Eines von zwei Berliner Jugendzentren hat kurz vor Öffnung der ersten Ausstellung die Zusammenarbeit mit dem Humboldt Forum beendet

Das selbstverwaltete Zentrum Potse hatte zusammen mit dem benachbarten Zentrum Drugstore einen Bereich im "Freiraum"-Teil der "Berlin Global"-Ausstellung zur Geschichte der Jugendzentren gestaltet. Begründet wurde der Schritt in einer Stellungnahme am Freitag mit dem Umgang im Forum mit europäischer Kolonialgeschichte und Raubkunst. In "naivem Glauben", dass sich bis zur Eröffnung der Ausstellung eine Lösung finde, habe das Kollektiv der Teilnahme zugestimmt, hieß es.

Der Berlin-Teil des Humboldt Forums befasst sich in einem Teil kritisch mit der deutschen Kolonialgeschichte. Kunstwerke mit kolonialem Hintergrund sind dort nicht zu sehen. In den kommenden Monaten werden allerdings solche Objekte, etwa die als Raubgut geltenden Benin-Bronzen, in anderen Bereichen des 680 Millionen Euro teuren Zentrums für Kultur, Kunst und Wissenschaft ausgestellt.

"Unsere Arbeit war schon immer unkommerziell und anti-kapitalistisch. Mit dem Einzug einer Ausstellung in einen Nachbau eines ehemaliges Monarchenschloss würden unsere politischen Ideale und Wertvorstellungen kontrovers erscheinen", hieß es beim Potse-Kollektiv.

Das Drugstore-Zentrum hat sich gegen einen Ausstieg entschieden. Vermutlich würde man aktuell gegen eine Zusammenarbeit stimmen. "Zum heutigen Zeitpunkt jedoch sehen wir uns vor allem in der Verantwortung, den Raum für die Kritik daran zu nutzen, was im Humboldt Forum sowie in der Berliner Stadtpolitik schiefläuft, und uns nicht für die Imagepolierung des Humboldt Forums instrumentalisieren zu lassen", hieß es in einer eigenen Stellungnahme.

Auszug Daten =>
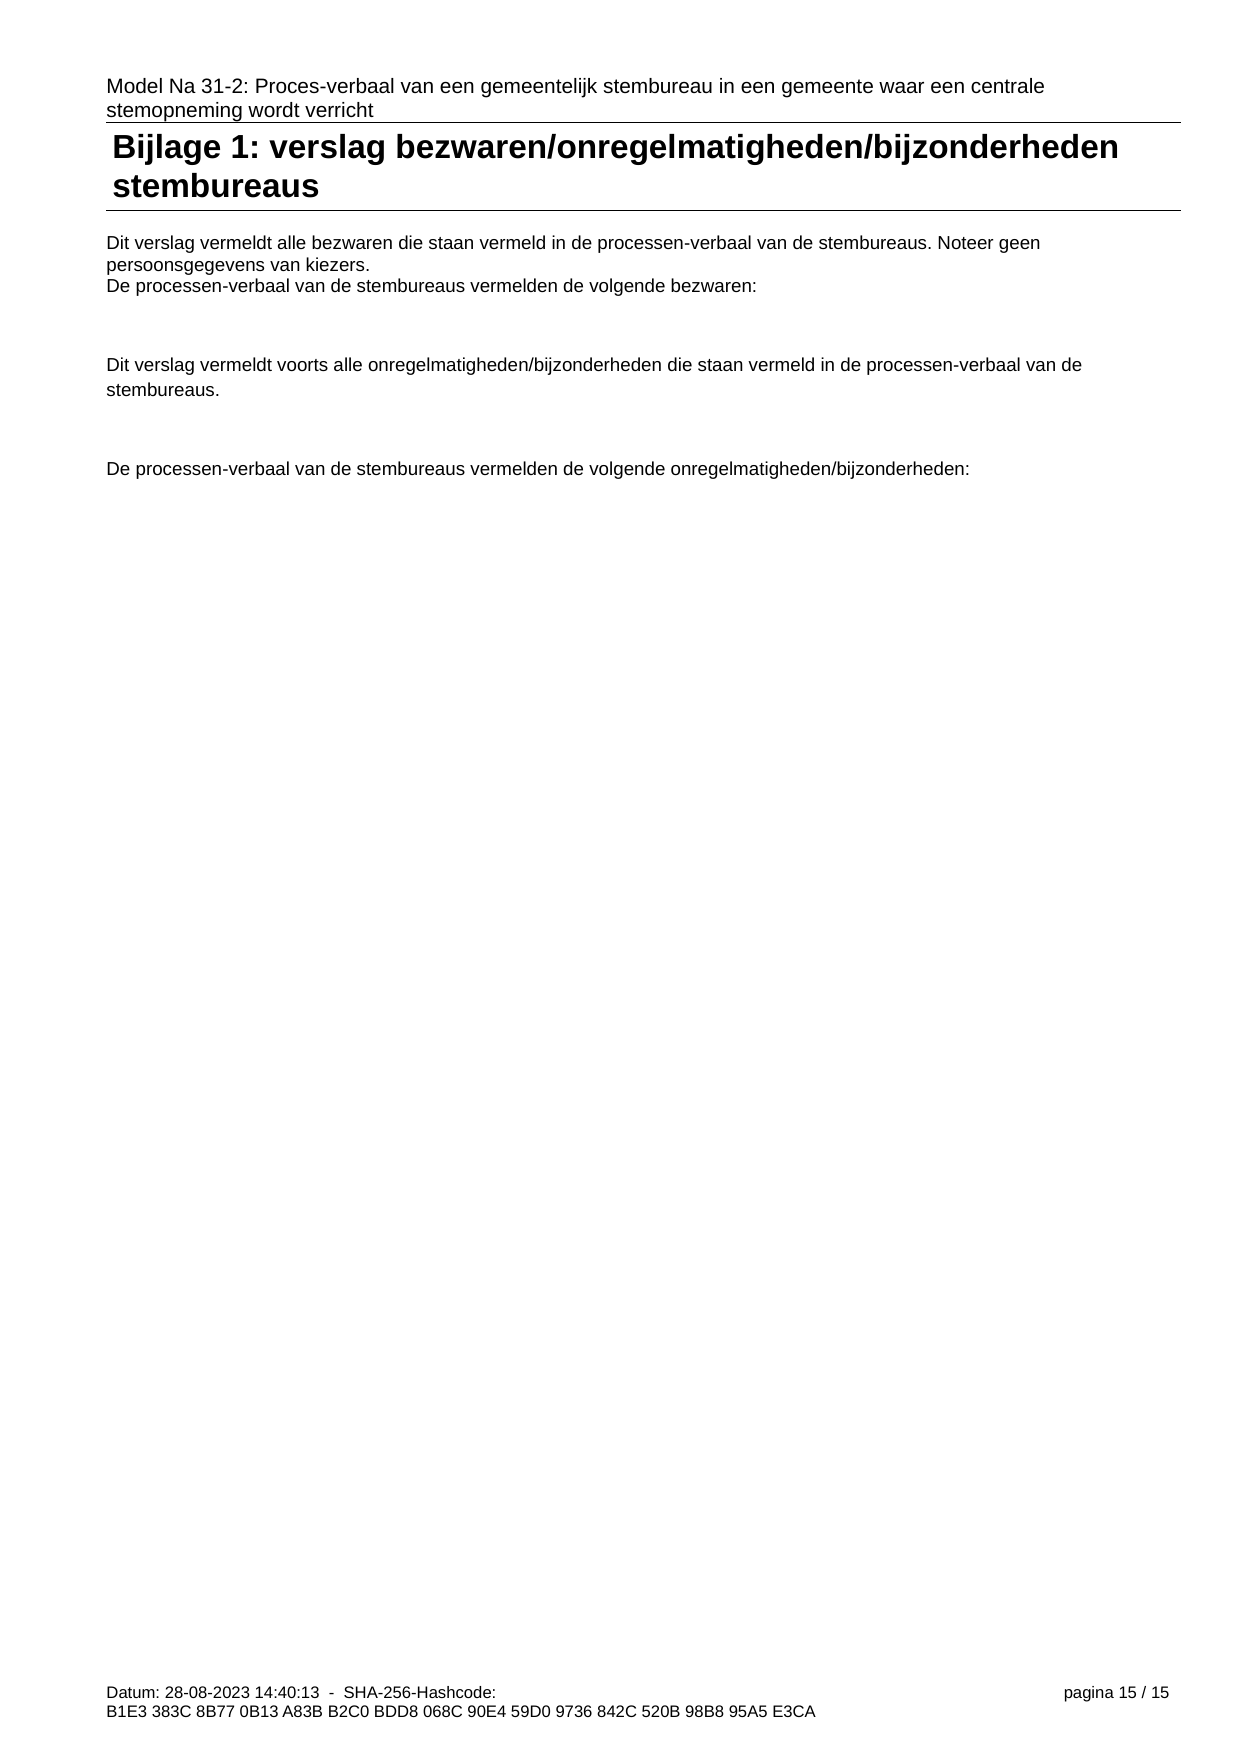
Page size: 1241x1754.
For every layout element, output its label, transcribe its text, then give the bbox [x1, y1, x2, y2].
...
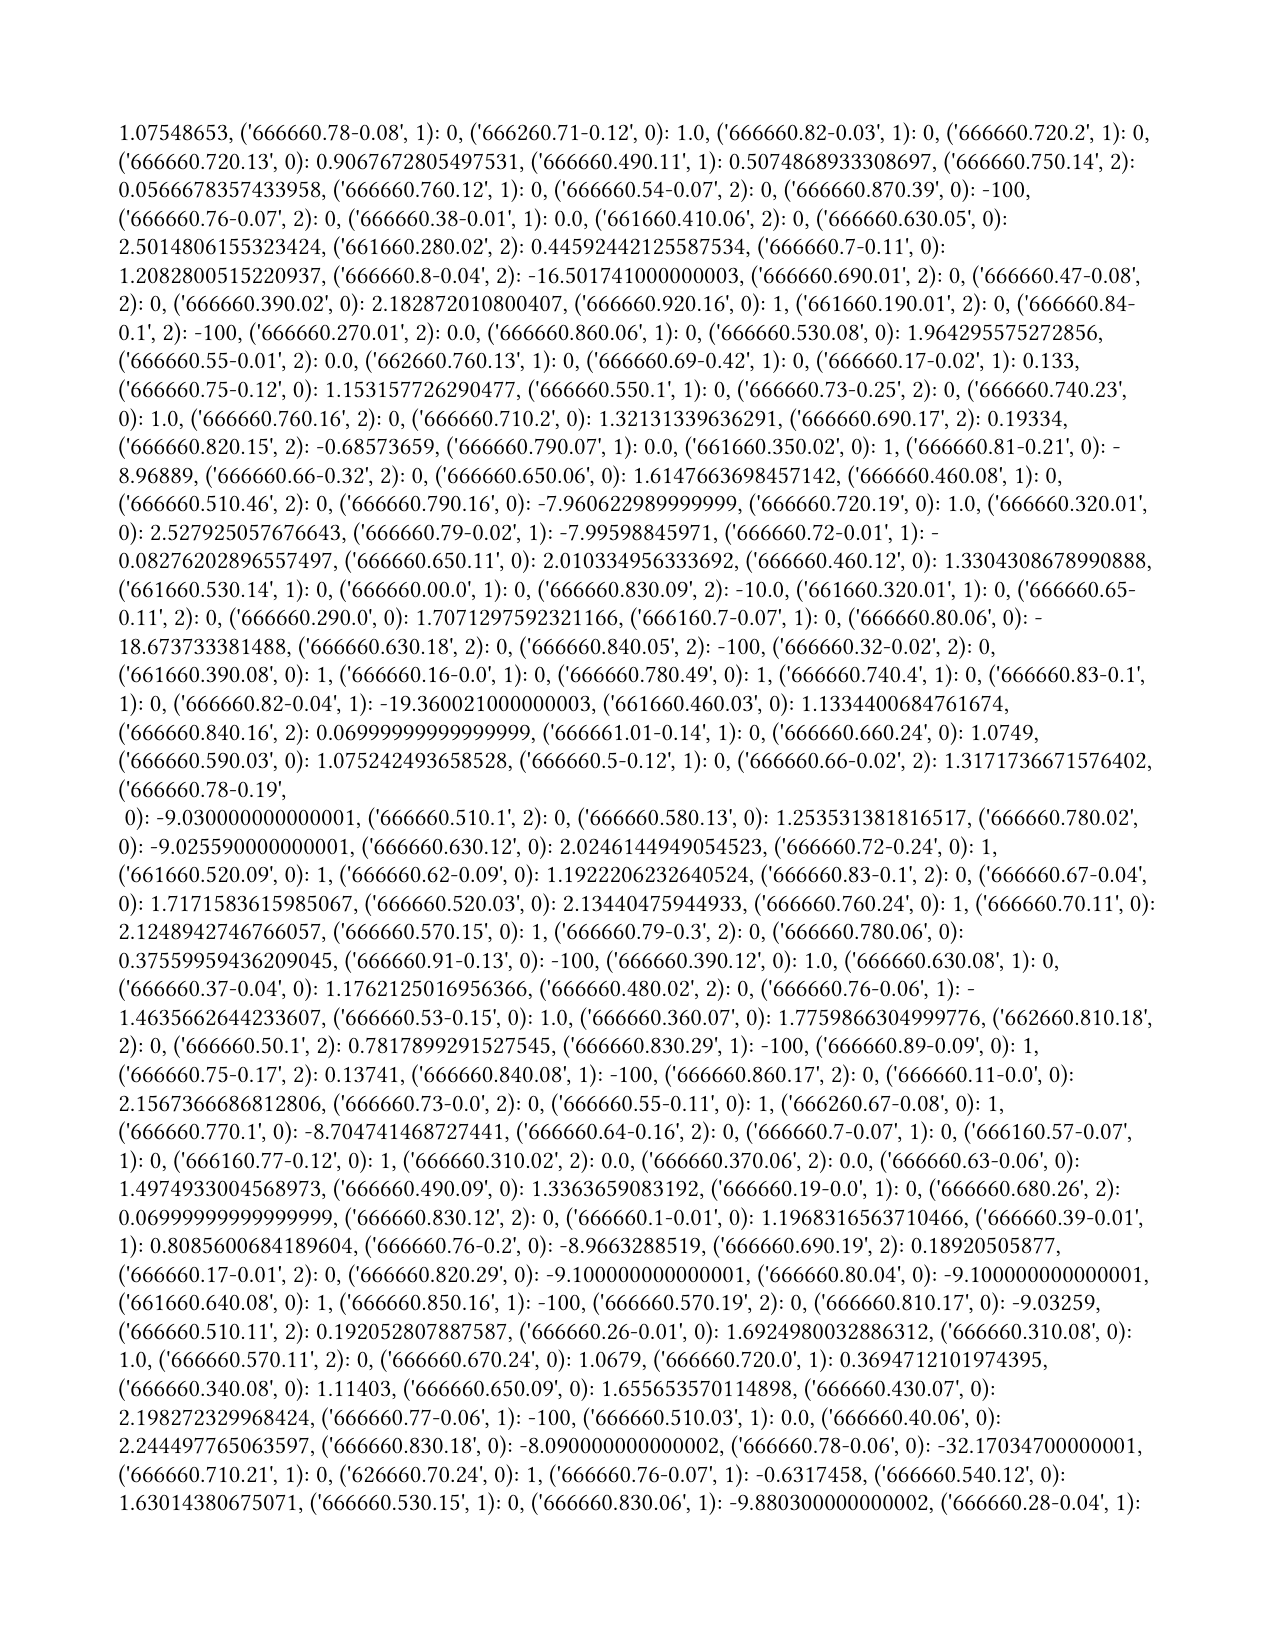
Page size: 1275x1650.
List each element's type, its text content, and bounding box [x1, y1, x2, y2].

Zu erledigen =>
• a. Stimmen die folgenden Aussagen mit dem Text über die Berliner Jugendzentren überein? Antworte jeweils mit Ja oder Nein und zitiere die entscheidenden Worte aus dem Text wörtlich. (i) Im Berlin-Teil des Humboldt Forums sind Kunstwerke mit kolonialem Hintergrund zu sehen. (ii) Das Drugstore-Zentrum ist aus der Zusammenarbeit ausgestiegen. (iii) Das Humboldt Forum hat 680 Millionen Euro gekostet.
• b. An welchem Wochentag hat das Zentrum Potse laut dem Text über die Berliner Jugendzentren seinen Schritt in einer Stellungnahme begründet?
• c. Schreibe den Text über die Berliner Jugendzentren im Anschluss an seinen letzten Satz weiter.
Die Daten stammen aus einer anderen Quelle.

Antworten der Reihe =>
• a.
(i) Nein: „Kunstwerke mit kolonialem Hintergrund sind dort nicht zu sehen.“
(ii) Nein: „Das Drugstore-Zentrum hat sich gegen einen Ausstieg entschieden.“
(iii) Ja: „des 680 Millionen Euro teuren Zentrums für Kultur, Kunst und Wissenschaft“

• b. Am Freitag.

• c.
Der Direktor des Stadtmuseums und Chef-Kurator von "Berlin Global", Paul Spies, bedauerte den Rückzug. Da der zweite Teil des Kollektivs bleibe, werde sich an der Installation nichts ändern. "Wir verstehen, dass es Diskussionen gibt, aber wenn es um die Themen Kolonialismus und Rassismus angeht, gibt es zwischen uns keine Widersprüche, auch wir setzen uns in der Ausstellung sehr kritisch mit diesen Aspekten auseinander», sagte Spies. «Wir haben ihnen freie Hand gelassen und sind daher schon ein bisschen überrascht, dass ein Partner sich zurückzieht." Das werde aber selbstverständlich respektiert.

"Berlin Global" wird am Dienstag (20.7.) zusammen mit fünf anderen Ausstellungen eröffnet. Im Herbst dieses Jahres und in der ersten Hälfte 2022 folgen die restlichen Teile des Humboldt Forums.